As an economic stimulus, also, Cash for Clunkers was a hollow gesture. It has indeed increased the immediate demand for new cars, which is good. Car manufacturers report that their fuel-efficient models have been flying off lots, and both General Motors and Ford Motor Company announced that they would increase production to keep up with the higher demand. But the clunkers program never actually created demand. It just compressed it.
An analysis by Macroeconomic Advisers estimated that “roughly half of the 250,000 in new sales would have occurred in the months following the conclusion of the program, and the other half would have occurred during the program period anyway.” As a result, the analysts said that they “do not expect a boost to industry-wide production (or GDP) in response to this program.” Now that the program is over, all those newly created jobs will likely end as well, and the auto industry will have an even harder time finding buyers than it did before.
Even as the administration winds down the program after today, car dealers who participated in good faith are suffering from delays, and in some cases outright denial, of their claims. Rep. Joe Sestak, D-Pa., said recently that only 2 percent of claims submitted by dealers have actually been paid by the government. Four out of every five applications have been rejected for minor oversights.

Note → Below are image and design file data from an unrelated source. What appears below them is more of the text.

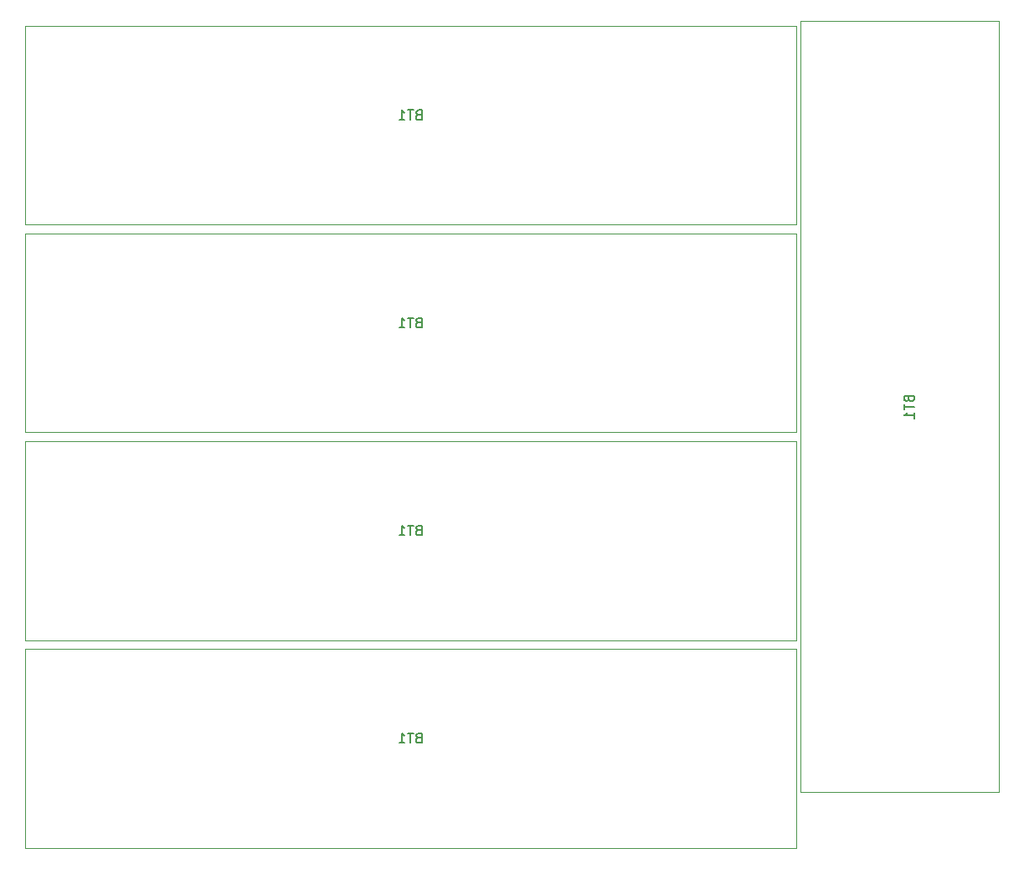
<source format=gbr>
%TF.GenerationSoftware,KiCad,Pcbnew,(5.1.9)-1*%
%TF.CreationDate,2021-04-05T17:54:05+02:00*%
%TF.ProjectId,IM350_AM550_multi,494d3335-305f-4414-9d35-35305f6d756c,rev?*%
%TF.SameCoordinates,Original*%
%TF.FileFunction,Legend,Bot*%
%TF.FilePolarity,Positive*%
%FSLAX46Y46*%
G04 Gerber Fmt 4.6, Leading zero omitted, Abs format (unit mm)*
G04 Created by KiCad (PCBNEW (5.1.9)-1) date 2021-04-05 17:54:05*
%MOMM*%
%LPD*%
G01*
G04 APERTURE LIST*
%ADD10C,0.120000*%
%ADD11C,0.150000*%
G04 APERTURE END LIST*
D10*
%TO.C,BT1*%
X118395000Y-30000000D02*
X118395000Y-108000000D01*
X118395000Y-108000000D02*
X138495000Y-108000000D01*
X138495000Y-108000000D02*
X138495000Y-30000000D01*
X138495000Y-30000000D02*
X118395000Y-30000000D01*
X40000000Y-93505000D02*
X40000000Y-113605000D01*
X118000000Y-93505000D02*
X40000000Y-93505000D01*
X118000000Y-113605000D02*
X118000000Y-93505000D01*
X40000000Y-113605000D02*
X118000000Y-113605000D01*
X40000000Y-92605000D02*
X118000000Y-92605000D01*
X118000000Y-92605000D02*
X118000000Y-72505000D01*
X118000000Y-72505000D02*
X40000000Y-72505000D01*
X40000000Y-72505000D02*
X40000000Y-92605000D01*
X40000000Y-51505000D02*
X40000000Y-71605000D01*
X118000000Y-51505000D02*
X40000000Y-51505000D01*
X118000000Y-71605000D02*
X118000000Y-51505000D01*
X40000000Y-71605000D02*
X118000000Y-71605000D01*
X40000000Y-50605000D02*
X118000000Y-50605000D01*
X118000000Y-50605000D02*
X118000000Y-30505000D01*
X118000000Y-30505000D02*
X40000000Y-30505000D01*
X40000000Y-30505000D02*
X40000000Y-50605000D01*
D11*
X129373571Y-68214285D02*
X129421190Y-68357142D01*
X129468809Y-68404761D01*
X129564047Y-68452380D01*
X129706904Y-68452380D01*
X129802142Y-68404761D01*
X129849761Y-68357142D01*
X129897380Y-68261904D01*
X129897380Y-67880952D01*
X128897380Y-67880952D01*
X128897380Y-68214285D01*
X128945000Y-68309523D01*
X128992619Y-68357142D01*
X129087857Y-68404761D01*
X129183095Y-68404761D01*
X129278333Y-68357142D01*
X129325952Y-68309523D01*
X129373571Y-68214285D01*
X129373571Y-67880952D01*
X128897380Y-68738095D02*
X128897380Y-69309523D01*
X129897380Y-69023809D02*
X128897380Y-69023809D01*
X129897380Y-70166666D02*
X129897380Y-69595238D01*
X129897380Y-69880952D02*
X128897380Y-69880952D01*
X129040238Y-69785714D01*
X129135476Y-69690476D01*
X129183095Y-69595238D01*
X79785714Y-102483571D02*
X79642857Y-102531190D01*
X79595238Y-102578809D01*
X79547619Y-102674047D01*
X79547619Y-102816904D01*
X79595238Y-102912142D01*
X79642857Y-102959761D01*
X79738095Y-103007380D01*
X80119047Y-103007380D01*
X80119047Y-102007380D01*
X79785714Y-102007380D01*
X79690476Y-102055000D01*
X79642857Y-102102619D01*
X79595238Y-102197857D01*
X79595238Y-102293095D01*
X79642857Y-102388333D01*
X79690476Y-102435952D01*
X79785714Y-102483571D01*
X80119047Y-102483571D01*
X79261904Y-102007380D02*
X78690476Y-102007380D01*
X78976190Y-103007380D02*
X78976190Y-102007380D01*
X77833333Y-103007380D02*
X78404761Y-103007380D01*
X78119047Y-103007380D02*
X78119047Y-102007380D01*
X78214285Y-102150238D01*
X78309523Y-102245476D01*
X78404761Y-102293095D01*
X79785714Y-81483571D02*
X79642857Y-81531190D01*
X79595238Y-81578809D01*
X79547619Y-81674047D01*
X79547619Y-81816904D01*
X79595238Y-81912142D01*
X79642857Y-81959761D01*
X79738095Y-82007380D01*
X80119047Y-82007380D01*
X80119047Y-81007380D01*
X79785714Y-81007380D01*
X79690476Y-81055000D01*
X79642857Y-81102619D01*
X79595238Y-81197857D01*
X79595238Y-81293095D01*
X79642857Y-81388333D01*
X79690476Y-81435952D01*
X79785714Y-81483571D01*
X80119047Y-81483571D01*
X79261904Y-81007380D02*
X78690476Y-81007380D01*
X78976190Y-82007380D02*
X78976190Y-81007380D01*
X77833333Y-82007380D02*
X78404761Y-82007380D01*
X78119047Y-82007380D02*
X78119047Y-81007380D01*
X78214285Y-81150238D01*
X78309523Y-81245476D01*
X78404761Y-81293095D01*
X79785714Y-60483571D02*
X79642857Y-60531190D01*
X79595238Y-60578809D01*
X79547619Y-60674047D01*
X79547619Y-60816904D01*
X79595238Y-60912142D01*
X79642857Y-60959761D01*
X79738095Y-61007380D01*
X80119047Y-61007380D01*
X80119047Y-60007380D01*
X79785714Y-60007380D01*
X79690476Y-60055000D01*
X79642857Y-60102619D01*
X79595238Y-60197857D01*
X79595238Y-60293095D01*
X79642857Y-60388333D01*
X79690476Y-60435952D01*
X79785714Y-60483571D01*
X80119047Y-60483571D01*
X79261904Y-60007380D02*
X78690476Y-60007380D01*
X78976190Y-61007380D02*
X78976190Y-60007380D01*
X77833333Y-61007380D02*
X78404761Y-61007380D01*
X78119047Y-61007380D02*
X78119047Y-60007380D01*
X78214285Y-60150238D01*
X78309523Y-60245476D01*
X78404761Y-60293095D01*
X79785714Y-39483571D02*
X79642857Y-39531190D01*
X79595238Y-39578809D01*
X79547619Y-39674047D01*
X79547619Y-39816904D01*
X79595238Y-39912142D01*
X79642857Y-39959761D01*
X79738095Y-40007380D01*
X80119047Y-40007380D01*
X80119047Y-39007380D01*
X79785714Y-39007380D01*
X79690476Y-39055000D01*
X79642857Y-39102619D01*
X79595238Y-39197857D01*
X79595238Y-39293095D01*
X79642857Y-39388333D01*
X79690476Y-39435952D01*
X79785714Y-39483571D01*
X80119047Y-39483571D01*
X79261904Y-39007380D02*
X78690476Y-39007380D01*
X78976190Y-40007380D02*
X78976190Y-39007380D01*
X77833333Y-40007380D02*
X78404761Y-40007380D01*
X78119047Y-40007380D02*
X78119047Y-39007380D01*
X78214285Y-39150238D01*
X78309523Y-39245476D01*
X78404761Y-39293095D01*
%TD*%
M02*

</source>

For dealers who took the credit off the price for customers but never actually receive any money from the government, the consequences could be disastrous. One dealer, profiled in The New York Times, said he had given $450,000 worth of rebates to customers but had not yet had a single claim approved. As Sestak pointed out, “Failure to address delays with the cash for clunkers program will adversely harm auto dealers in the commonwealth of Pennsylvania and around the country—undoubtedly forcing many out of business.” Putting small companies out of business is not the way to boost the economy.
Cash for Clunkers was not an effective conservation measure, nor a real stimulus. It hurt those whose budgets are already stretched and gave handouts to people who didn’t really need them. And it has run roughshod over auto dealers in the bargain. Cash for Clunkers itself was the real clunker.